The first statistical line chart dates back to 1786 when William Playfair visualised imports and exports between Demark and Norway. Even today, the line chart remains a valuable analytics tool. The heights, angles and positions of its lines can tell an array of data stories. With visual analytics, we often seek to discover what’s happening within our data over time and we also need to find insights as quickly as possible. Considering this, is a line chart really the best option to visualise time-based data?
The right chart is the one that reveals the most important insights for the audience at hand. There are many ways to visualise time, each potentially surfacing insights that would have remained hidden in a basic line chart. Trying a different chart type often reveals hidden insights, unknown unknowns, or surfaces multiple truths in a single data set.
Benjamin Franklin famously penned “lost time is never found again.” Here are the ways to cheat his assumption and expand your creative conversation with data and time.
1. The slope chart
A slope chart shows only the change between a start point and an end point, eliminating the distracting minutia between those points. Straight, angled lines may reveal answers to your questions faster, or even provoke new questions to ask.
The charts below show the top eight New York City bike stations and the number of journeys over the course of a year. The top chart shows how each station’s traffic has changed over the course of time in a regular line chart. The bottom is the same data in a slope chart.
With a regular line chart, you can quickly see the seasonal lows and peaks of all of the stations, but the noise between the start and end of the data set hides the biggest insight of all: the line chart conceals the fact that the most popular station at the start was eighth most popular at the end of the period. Slope charts are useful in many instances. For example, marketers can use slope charts to visualise social media data to reveal more insights about follower growth, brand-name mentions, engagement, and reach against competitors.
2. Cycle plots
With data, we often look for seasonality and trends. But if we just have a time series that only connects start and end points, trends may remain hidden. And what if you need to compare two trends?
Cycle plots show the trends of two different time periods simultaneously. Because cycle plots show trends over the whole time period as well as shorter periods, you can present a lot of information at once.
This visualisation shows ten years of wildlife strikes on airplanes across the United States. If you were to see this on a regular line chart, you might notice that there were more strikes in 2010 than there were in 2000, but key insights remain missing. Each vertical panel is one month of the year. The line in the panel shows the number of strikes over 10 years in each month.
Because a cycle plot allows you to visualise several periods of time and see multiple trends at once, you can see that bird strikes are far more common in August, September and October than the other months of the year. The black line shows the monthly average and the blue line shows the annual trend for that month.
For real estate agents or sales representatives, cycle plots can quickly show important trends just under the surface of your data. Cycle plots will answer questions like: How have sales changed on each weekday over the past six months? What days of the week in each month are better for closing deals? Or what hour of the day is the highest performing? Knowing this information can drastically improve quarter planning and seasonal decision-making.
3. The highlight table
Colorful highlight tables make it easy to look at time data horizontally so you can quickly scan for patterns and hotspots. Essentially, you can look at time patterns in two different dimensions.
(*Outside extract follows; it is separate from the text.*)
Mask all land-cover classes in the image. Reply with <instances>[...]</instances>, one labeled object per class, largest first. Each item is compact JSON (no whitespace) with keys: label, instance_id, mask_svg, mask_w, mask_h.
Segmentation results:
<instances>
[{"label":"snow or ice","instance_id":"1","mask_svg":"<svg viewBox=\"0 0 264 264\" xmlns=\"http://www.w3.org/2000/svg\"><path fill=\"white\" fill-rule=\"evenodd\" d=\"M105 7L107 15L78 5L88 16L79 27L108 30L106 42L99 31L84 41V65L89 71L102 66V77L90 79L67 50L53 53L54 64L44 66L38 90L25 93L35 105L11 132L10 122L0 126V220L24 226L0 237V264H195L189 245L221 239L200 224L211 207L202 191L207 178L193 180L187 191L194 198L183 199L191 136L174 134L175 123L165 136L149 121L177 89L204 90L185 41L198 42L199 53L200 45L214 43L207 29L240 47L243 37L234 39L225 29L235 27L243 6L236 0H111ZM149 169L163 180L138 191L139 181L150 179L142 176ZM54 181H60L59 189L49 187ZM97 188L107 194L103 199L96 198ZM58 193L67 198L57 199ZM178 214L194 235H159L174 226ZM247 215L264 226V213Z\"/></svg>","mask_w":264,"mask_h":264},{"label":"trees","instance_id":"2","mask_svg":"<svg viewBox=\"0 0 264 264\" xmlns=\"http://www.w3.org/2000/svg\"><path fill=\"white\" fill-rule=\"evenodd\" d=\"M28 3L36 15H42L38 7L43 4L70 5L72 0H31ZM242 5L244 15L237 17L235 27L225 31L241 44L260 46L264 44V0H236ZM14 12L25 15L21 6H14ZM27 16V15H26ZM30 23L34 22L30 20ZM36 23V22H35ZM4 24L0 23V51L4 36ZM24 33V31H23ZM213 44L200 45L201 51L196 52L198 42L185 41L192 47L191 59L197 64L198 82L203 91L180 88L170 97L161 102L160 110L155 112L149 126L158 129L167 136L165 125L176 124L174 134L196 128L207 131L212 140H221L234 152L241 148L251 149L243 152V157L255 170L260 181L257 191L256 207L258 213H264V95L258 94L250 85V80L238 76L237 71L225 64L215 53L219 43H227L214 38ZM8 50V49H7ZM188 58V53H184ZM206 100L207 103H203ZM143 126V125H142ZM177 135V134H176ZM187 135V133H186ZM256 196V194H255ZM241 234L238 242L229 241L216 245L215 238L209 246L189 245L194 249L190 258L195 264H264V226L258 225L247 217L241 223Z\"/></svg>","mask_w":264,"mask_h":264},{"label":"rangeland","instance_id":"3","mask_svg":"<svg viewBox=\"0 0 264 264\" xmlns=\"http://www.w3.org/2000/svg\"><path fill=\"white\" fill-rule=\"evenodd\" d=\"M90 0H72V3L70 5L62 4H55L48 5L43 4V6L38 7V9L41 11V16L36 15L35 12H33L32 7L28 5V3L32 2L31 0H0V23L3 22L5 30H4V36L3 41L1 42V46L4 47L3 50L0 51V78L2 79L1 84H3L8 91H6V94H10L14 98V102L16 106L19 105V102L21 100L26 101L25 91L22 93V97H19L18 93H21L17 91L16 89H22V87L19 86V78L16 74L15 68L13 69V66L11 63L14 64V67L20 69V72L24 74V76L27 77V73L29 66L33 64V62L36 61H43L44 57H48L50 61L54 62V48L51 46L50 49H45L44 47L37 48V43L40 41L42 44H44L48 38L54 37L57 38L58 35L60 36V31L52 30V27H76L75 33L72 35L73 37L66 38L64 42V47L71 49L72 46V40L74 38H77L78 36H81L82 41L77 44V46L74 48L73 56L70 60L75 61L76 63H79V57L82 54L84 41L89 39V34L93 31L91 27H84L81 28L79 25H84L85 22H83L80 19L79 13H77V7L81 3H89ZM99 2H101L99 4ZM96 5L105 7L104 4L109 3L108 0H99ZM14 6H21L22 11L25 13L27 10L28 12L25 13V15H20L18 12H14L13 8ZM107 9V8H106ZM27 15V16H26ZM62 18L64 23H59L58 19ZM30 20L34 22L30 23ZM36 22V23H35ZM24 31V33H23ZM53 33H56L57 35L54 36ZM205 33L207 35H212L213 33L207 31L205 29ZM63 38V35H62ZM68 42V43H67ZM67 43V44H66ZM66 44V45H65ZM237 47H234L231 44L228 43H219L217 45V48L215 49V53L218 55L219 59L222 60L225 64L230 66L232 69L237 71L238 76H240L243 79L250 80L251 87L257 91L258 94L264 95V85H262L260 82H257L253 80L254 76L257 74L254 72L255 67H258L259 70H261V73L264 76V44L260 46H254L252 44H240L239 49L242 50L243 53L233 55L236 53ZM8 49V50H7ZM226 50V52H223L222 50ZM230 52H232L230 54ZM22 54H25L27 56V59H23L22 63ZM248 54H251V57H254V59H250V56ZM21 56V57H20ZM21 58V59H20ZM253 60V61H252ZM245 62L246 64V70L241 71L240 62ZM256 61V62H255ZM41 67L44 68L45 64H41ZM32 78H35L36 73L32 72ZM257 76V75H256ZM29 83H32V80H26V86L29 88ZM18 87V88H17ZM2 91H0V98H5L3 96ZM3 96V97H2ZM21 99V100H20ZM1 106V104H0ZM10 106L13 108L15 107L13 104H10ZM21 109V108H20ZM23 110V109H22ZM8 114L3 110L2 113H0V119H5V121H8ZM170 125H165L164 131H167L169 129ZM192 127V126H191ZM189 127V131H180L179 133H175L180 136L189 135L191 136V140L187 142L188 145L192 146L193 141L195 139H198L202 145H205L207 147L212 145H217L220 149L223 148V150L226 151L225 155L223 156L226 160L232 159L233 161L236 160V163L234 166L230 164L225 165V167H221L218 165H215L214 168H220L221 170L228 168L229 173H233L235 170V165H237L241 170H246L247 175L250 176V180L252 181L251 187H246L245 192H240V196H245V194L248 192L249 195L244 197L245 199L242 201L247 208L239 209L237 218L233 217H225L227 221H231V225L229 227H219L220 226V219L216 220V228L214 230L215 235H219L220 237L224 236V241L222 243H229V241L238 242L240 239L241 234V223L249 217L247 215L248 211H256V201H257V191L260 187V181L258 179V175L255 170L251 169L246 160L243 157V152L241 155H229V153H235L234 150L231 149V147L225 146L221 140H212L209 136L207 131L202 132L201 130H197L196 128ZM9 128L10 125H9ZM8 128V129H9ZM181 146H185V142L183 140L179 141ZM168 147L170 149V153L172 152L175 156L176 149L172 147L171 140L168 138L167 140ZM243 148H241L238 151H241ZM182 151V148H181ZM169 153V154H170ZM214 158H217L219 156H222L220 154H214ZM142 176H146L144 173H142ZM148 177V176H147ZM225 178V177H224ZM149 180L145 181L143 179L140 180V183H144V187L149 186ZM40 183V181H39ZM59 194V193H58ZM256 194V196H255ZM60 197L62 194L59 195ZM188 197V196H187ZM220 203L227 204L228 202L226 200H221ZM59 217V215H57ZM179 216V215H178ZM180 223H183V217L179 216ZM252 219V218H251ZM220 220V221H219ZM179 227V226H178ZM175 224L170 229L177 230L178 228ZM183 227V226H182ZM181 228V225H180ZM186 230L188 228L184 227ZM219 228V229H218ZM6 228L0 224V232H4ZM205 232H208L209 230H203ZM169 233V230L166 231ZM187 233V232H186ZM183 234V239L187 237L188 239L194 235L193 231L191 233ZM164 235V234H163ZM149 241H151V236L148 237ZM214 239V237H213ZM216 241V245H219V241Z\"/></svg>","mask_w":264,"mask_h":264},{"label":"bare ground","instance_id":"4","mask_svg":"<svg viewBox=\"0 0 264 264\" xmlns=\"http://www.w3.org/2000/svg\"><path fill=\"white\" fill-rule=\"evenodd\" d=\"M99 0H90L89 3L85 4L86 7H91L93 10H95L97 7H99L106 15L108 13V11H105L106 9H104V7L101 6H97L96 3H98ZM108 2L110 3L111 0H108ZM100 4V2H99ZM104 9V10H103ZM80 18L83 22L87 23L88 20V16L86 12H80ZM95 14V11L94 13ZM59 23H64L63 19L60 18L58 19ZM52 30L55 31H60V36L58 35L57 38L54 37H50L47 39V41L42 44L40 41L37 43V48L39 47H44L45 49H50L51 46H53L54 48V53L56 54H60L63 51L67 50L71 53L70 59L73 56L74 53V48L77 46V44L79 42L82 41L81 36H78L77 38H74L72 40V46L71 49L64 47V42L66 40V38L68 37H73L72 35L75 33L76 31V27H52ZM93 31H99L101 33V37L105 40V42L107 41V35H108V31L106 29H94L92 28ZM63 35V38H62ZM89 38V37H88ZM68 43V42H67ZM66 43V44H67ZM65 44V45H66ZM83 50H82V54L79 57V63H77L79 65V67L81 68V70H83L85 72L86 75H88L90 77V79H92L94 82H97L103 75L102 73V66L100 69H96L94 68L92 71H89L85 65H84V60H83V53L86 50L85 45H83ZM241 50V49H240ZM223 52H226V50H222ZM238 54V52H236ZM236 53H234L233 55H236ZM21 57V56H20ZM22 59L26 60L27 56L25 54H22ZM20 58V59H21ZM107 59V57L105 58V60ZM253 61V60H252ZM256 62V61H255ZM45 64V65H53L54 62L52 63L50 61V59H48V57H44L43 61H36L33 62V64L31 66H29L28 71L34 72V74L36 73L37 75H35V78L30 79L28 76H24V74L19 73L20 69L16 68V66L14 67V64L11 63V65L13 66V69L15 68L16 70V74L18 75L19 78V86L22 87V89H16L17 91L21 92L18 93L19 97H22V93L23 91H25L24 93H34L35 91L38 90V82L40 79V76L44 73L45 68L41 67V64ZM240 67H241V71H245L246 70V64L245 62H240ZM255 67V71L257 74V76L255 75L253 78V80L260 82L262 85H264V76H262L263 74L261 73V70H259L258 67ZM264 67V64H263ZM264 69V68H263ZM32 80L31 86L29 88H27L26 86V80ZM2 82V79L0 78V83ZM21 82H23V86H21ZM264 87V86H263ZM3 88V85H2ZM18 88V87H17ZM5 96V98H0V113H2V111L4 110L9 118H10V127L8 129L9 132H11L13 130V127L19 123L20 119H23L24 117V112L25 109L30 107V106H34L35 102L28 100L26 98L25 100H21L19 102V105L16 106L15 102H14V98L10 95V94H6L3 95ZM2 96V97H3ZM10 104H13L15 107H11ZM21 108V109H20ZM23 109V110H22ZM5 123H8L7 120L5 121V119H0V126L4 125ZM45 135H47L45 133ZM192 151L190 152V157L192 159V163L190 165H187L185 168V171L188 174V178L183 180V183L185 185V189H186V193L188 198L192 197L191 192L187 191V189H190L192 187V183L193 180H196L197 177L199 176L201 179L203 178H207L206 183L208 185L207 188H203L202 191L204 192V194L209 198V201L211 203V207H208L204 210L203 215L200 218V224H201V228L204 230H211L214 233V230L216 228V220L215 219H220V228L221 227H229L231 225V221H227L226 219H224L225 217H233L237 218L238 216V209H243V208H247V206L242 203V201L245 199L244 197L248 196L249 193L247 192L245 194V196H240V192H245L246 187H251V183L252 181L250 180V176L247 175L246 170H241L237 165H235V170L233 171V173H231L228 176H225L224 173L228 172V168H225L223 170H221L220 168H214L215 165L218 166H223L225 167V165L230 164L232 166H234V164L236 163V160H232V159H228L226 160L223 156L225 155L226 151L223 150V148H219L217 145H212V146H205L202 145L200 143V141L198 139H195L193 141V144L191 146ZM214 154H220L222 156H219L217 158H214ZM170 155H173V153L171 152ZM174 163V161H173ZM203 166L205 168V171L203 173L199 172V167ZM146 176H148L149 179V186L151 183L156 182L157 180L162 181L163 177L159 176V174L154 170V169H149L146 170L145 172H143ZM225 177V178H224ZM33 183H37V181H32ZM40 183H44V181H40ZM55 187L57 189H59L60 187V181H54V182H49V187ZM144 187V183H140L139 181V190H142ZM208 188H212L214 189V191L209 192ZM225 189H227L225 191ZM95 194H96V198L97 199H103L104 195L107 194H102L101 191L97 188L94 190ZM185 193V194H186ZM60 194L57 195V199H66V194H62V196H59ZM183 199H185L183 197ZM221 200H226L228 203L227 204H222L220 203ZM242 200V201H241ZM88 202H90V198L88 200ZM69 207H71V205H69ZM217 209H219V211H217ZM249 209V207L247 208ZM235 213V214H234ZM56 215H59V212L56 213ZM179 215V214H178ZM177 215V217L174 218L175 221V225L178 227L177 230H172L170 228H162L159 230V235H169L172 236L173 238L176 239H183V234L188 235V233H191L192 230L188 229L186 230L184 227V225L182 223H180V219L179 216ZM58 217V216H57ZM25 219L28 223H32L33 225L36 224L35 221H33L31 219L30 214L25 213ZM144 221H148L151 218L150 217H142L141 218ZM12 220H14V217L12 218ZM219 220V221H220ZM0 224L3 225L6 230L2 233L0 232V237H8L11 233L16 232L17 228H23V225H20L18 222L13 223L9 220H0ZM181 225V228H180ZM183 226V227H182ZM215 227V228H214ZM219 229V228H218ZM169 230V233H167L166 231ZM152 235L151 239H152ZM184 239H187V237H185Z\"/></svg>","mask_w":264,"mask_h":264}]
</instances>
Using both month and year, this highlight table shows how common birth dates are in the US compared to the UK. The darker the colour, the more common the birthday. You can look at individual dates as well as trends in the colours. You can see days that have the fewest births in each country (Christmas Day in the UK, Independence Day in the US). You can also see a light horizontal row in the middle of the table: there are fewer births on the 13thof each month!
If you’re a scientist, a government worker, or even a journalist, highlight tables come in handy when you need to show impact over time in a more meaningful way.
The best chart for time-based data is one that exposes the most important information in an easy to understand way. As such, businesses should constantly explore the additional ways they can visualise time. In addition to the graphs outlined, bump charts, connected scatter plots and small multiples are all viable alternatives to the traditional line graph. Armed with so many ways, you’ll never miss an insight.
Which is the best one for you? I cannot tell you that: only you can find that out by iterating and trying different views until you hone in on the best articulation of the dataset. If Benjamin Franklin had known about all these ways to explore time, perhaps he wouldn’t have been so worried about losing it.